[Records excerpted from a collection]
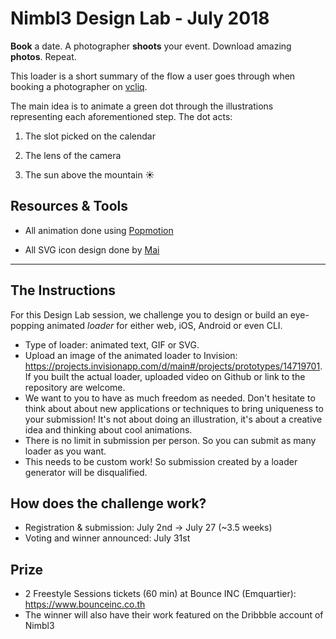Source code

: # Nimbl3 Design Lab - July 2018

**Book** a date. A photographer **shoots** your event. Download amazing **photos**. Repeat.

This loader is a short summary of the flow a user goes through when booking a photographer on [vcliq](https://vcliq.com/).

The main idea is to animate a green dot through the illustrations representing each aforementioned step. The dot acts:

1. The slot picked on the calendar

2. The lens of the camera 

3. The sun above the mountain ☀️

## Resources & Tools

* All animation done using [Popmotion](https://popmotion.io/)

* All SVG icon design done by [Mai](https://github.com/Maibhu)

---

## The Instructions
For this Design Lab session, we challenge you to design or build an eye-popping animated *loader* for either web, iOS, Android or even CLI. 
* Type of loader: animated text, GIF or SVG.
* Upload an image of the animated loader to Invision: https://projects.invisionapp.com/d/main#/projects/prototypes/14719701. If you built the actual loader, uploaded video on Github or link to the repository are welcome. 
* We want to you to have as much freedom as needed. Don't hesitate to think about about new applications or techniques to bring uniqueness to your submission! It's not about doing an illustration, it's about a creative idea and thinking about cool animations.
* There is no limit in submission per person. So you can submit as many loader as you want.
* This needs to be custom work! So submission created by a loader generator will be disqualified.

## How does the challenge work?
* Registration & submission: July 2nd → July 27 (~3.5 weeks)
* Voting and winner announced: July 31st

## Prize
* 2 Freestyle Sessions tickets (60 min) at Bounce INC (Emquartier): https://www.bounceinc.co.th
* The winner will also have their work featured on the Dribbble account of Nimbl3
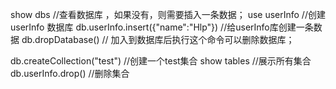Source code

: show dbs //查看数据库 ，如果没有，则需要插入一条数据；
use userInfo  //创建userInfo 数据库
db.userInfo.insert({"name":"Hlp"}) //给userInfo库创建一条数据
db.dropDatabase() // 加入到数据库后执行这个命令可以删除数据库；


db.createCollection("test") //创建一个test集合
show tables  //展示所有集合
db.userInfo.drop() //删除集合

* WHAT YOU SHOULD DO:
Starting at the beginning of the records and ending at the line containing "2. The lens of the camera", turn those lines into a numbered list without the blank lines. Leave the pictures out.

* TASK ANSWER:
1. Source code
2. : # Nimbl3 Design Lab - July 2018
3. **Book** a date. A photographer **shoots** your event. Download amazing **photos**. Repeat.
4. This loader is a short summary of the flow a user goes through when booking a photographer on [vcliq](https://vcliq.com/).
5. The main idea is to animate a green dot through the illustrations representing each aforementioned step. The dot acts:
6. 1. The slot picked on the calendar
7. 2. The lens of the camera 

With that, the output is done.